Start of Passage for review

Analyzing the genetics and smoking habits of more than half a million people has shed new light on the complexities of controlling blood pressure, according to a study led by researchers at Washington University School of Medicine in St. Louis.
The research, published in The American Journal of Human Genetics, stems from an international consortium of institutions tasked with plumbing vast amounts of participant data to uncover how genes interact with lifestyle and influence measures of heart health.
The investigators studied blood pressure because it is a strong indicator of cardiovascular health. While simple to measure, blood pressure is controlled by a complex interplay of genetics and lifestyle, and both must be considered when uncovering what drives high blood pressure. For example, lifelong smokers who have high blood pressure — as might be expected — likely have different genetic backgrounds from lifelong smokers who nevertheless have normal blood pressure. Such differences, which this study sought to uncover, can highlight genes involved in controlling blood pressure that past research may have missed.
“We are trying to identify new reasons why people may have high blood pressure,” said co-senior author Dabeeru C. Rao, a professor and director of the Division of Biostatistics at the School of Medicine. “Blood pressure is extremely complex. We need enormous sample sizes from diverse populations to be able to see what is important in controlling blood pressure.”

End of Passage for review
Start of Material shown

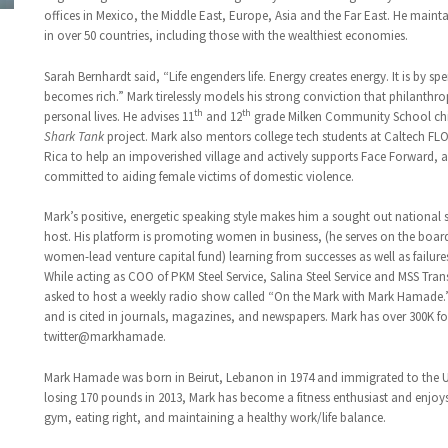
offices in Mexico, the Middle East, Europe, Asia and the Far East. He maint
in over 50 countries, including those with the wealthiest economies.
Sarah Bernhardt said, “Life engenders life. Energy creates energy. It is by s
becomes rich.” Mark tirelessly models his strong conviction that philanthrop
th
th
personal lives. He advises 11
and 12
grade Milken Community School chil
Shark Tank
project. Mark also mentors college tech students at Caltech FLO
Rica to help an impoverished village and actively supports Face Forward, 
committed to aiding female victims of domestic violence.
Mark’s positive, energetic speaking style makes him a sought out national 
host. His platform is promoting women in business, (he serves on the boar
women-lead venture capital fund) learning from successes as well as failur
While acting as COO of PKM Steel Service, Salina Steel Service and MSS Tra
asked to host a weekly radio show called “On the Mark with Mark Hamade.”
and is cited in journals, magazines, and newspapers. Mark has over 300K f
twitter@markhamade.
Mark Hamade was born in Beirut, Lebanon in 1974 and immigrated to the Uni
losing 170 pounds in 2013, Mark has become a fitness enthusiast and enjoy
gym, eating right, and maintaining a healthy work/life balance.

End of Material shown
Start of Material shown

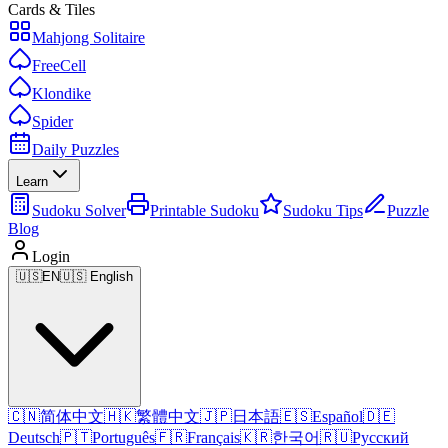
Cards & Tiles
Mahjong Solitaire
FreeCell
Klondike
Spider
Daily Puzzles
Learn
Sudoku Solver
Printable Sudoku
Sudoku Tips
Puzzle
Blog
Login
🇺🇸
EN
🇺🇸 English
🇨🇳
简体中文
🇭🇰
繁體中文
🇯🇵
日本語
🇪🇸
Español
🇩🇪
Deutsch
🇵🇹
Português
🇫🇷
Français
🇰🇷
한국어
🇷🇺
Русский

End of Material shown
Start of Material shown

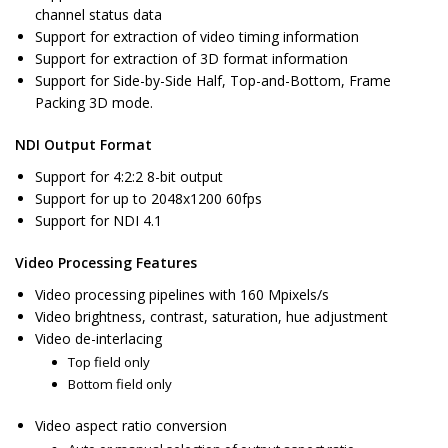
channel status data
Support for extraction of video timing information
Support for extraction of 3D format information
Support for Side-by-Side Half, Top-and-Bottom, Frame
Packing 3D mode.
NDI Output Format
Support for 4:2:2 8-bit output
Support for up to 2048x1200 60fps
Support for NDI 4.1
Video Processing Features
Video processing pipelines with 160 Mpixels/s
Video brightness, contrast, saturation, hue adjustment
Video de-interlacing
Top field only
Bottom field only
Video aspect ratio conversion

End of Material shown

◆ **Problem**
According to the passage on blood pressure and smoking, why did the investigators choose to study blood pressure?

◆ **Exercise solution**
Because it is a strong indicator of cardiovascular health.